Forensic disk controller
A forensic disk controller is a specialized type of computer hard disk controller made for the purpose of gaining read-only access to computer hard drives without the risk of damaging the drive's contents. The device is named forensic because its most common application is for use in investigations where a computer hard drive may contain evidence. Such a controller historically has been made in the form of a dongle that fits between a computer and an IDE or SCSI hard drive, but with the advent of USB and SATA, forensic disk controllers supporting these newer technologies have become widespread.
Using hardware to protect the hard drive from writes is very important for several reasons. First, many operating systems, including Windows, may write to any hard disk that is connected to the system. At the very least, Windows will update the access time for any file accessed, and may write things to the disk unexpectedly - such as creating hidden folders for the recycle bin or saved hardware configuration. Virus infections or malware on the system used for analysis may attempt to infect the disk being inspected. Additionally, the NTFS file system may attempt to commit or roll back unfinished transactions, and/or change flags on the volume to mark it as "in use". At the worst, undesired files may allocate and overwrite deleted space on the hard disk which may potentially destroy evidence in the form of previously deleted files.
Protecting an evidence drive from writes during investigation is also important to counter potential allegations that the contents of the drive were altered during the investigation. Of course, this can be alleged anyway, but in the absence of technology to protect a drive from writes, there is no way for such an allegation to be refuted.
How it works
All forensic disk controllers work by capturing commands from the host operating system requesting the drive to write sectors, and preventing them from reaching the drive. When the host bus architecture supports it, the forensic disk controller reports to the host operating system that the drive is read-only.

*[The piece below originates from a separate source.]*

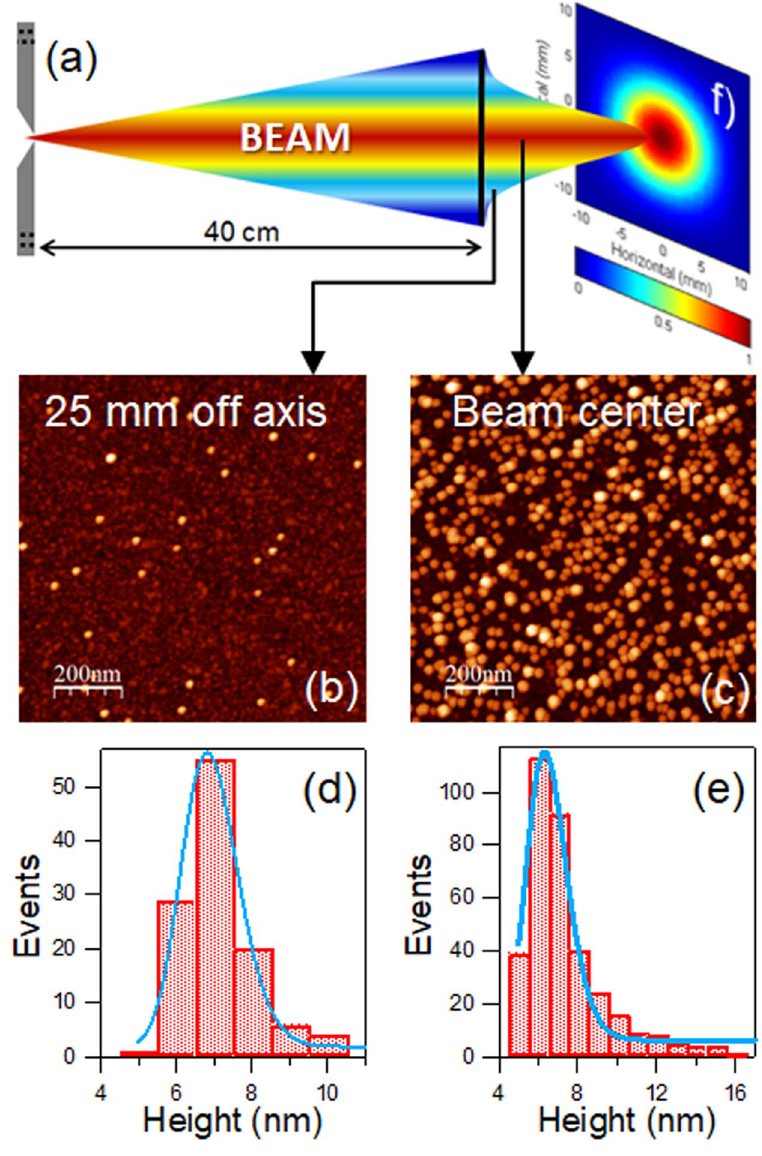
Figure 4. ( a ) Illustration of the beam divergence at the exit of the MICS with the Gaussian profile measured with QCM-1. AFM images of nanoparticles collected ( b ) at 25 mm off axis and ( c ) at the beam center. Log- normal distribution of the height on the nanoparticles collected ( d ) at 25 mm off axis, and ( e ) at the beam center. ( f ) Beam shape derived from the optical absorption measured in the mid-IR region of nanoparticles deposited on a glass slide at 740 mm from the MICS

A forensic disk controller works in one of two ways. The disk controller can either deny all writes to the disk and report them as failures, or use onboard memory to cache the writes for the duration of the session.
A disk controller that denies all writes will likely not be tolerated by an operating system that assumes that all hard disks can be written to.
A disk controller that caches writes in memory presents the appearance to the operating system that the drive is writable, and uses the memory to ensure that the operating system sees changes to the individual disk sectors it attempted to overwrite. This method is transparent to and compatible with all operating systems, and ensures that when the device is powered off, the disk remains unchanged and in its original state.